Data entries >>

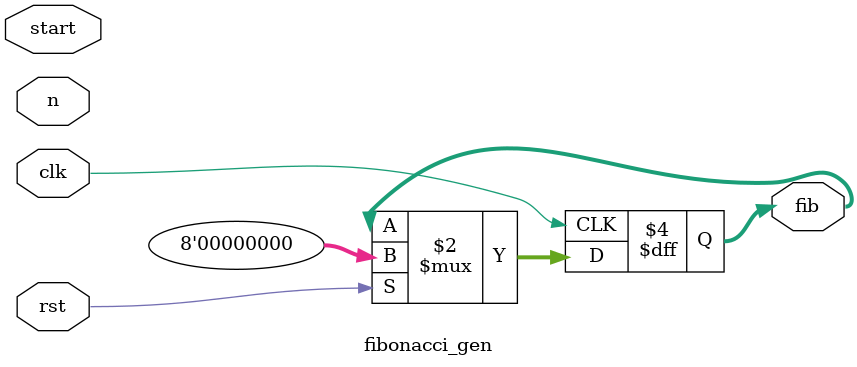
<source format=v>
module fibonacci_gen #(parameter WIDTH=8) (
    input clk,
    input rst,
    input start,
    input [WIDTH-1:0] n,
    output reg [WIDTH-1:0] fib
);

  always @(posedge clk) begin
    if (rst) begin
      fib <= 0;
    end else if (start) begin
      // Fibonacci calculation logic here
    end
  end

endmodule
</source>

---

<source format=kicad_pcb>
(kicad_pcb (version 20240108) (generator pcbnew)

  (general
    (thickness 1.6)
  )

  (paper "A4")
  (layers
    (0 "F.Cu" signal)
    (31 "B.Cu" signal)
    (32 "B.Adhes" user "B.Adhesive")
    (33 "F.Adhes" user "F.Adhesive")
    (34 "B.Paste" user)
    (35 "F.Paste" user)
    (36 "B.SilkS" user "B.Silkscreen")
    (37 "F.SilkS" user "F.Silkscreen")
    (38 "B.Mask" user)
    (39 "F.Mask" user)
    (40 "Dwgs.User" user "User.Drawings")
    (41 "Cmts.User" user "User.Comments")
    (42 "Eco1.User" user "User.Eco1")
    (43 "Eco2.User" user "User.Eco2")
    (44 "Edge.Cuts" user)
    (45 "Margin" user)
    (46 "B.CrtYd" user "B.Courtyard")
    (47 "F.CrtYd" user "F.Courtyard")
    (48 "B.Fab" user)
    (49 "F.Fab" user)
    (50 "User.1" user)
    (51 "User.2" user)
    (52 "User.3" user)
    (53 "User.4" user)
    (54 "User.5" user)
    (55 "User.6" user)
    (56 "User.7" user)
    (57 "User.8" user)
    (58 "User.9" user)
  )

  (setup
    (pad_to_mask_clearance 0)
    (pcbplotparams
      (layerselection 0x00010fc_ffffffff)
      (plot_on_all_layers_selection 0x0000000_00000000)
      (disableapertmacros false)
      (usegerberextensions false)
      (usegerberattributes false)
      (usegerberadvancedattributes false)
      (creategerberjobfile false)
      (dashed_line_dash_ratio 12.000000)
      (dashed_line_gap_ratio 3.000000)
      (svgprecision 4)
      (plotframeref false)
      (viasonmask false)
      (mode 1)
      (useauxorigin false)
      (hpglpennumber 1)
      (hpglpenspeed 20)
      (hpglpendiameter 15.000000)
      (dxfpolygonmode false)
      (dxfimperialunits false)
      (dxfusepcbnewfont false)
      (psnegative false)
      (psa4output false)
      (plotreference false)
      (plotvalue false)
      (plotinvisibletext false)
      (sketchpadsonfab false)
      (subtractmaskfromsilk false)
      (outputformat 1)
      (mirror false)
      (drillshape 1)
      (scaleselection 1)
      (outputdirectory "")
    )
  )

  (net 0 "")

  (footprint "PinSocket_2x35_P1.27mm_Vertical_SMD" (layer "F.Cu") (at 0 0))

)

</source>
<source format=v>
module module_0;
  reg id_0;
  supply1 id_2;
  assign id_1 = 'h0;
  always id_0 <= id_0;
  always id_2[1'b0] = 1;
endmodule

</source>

Instructions for the task >>
Return every line from the entries that holds the string "WIDTH".

Answer section >>
module fibonacci_gen #(parameter WIDTH=8) (
    input [WIDTH-1:0] n,
    output reg [WIDTH-1:0] fib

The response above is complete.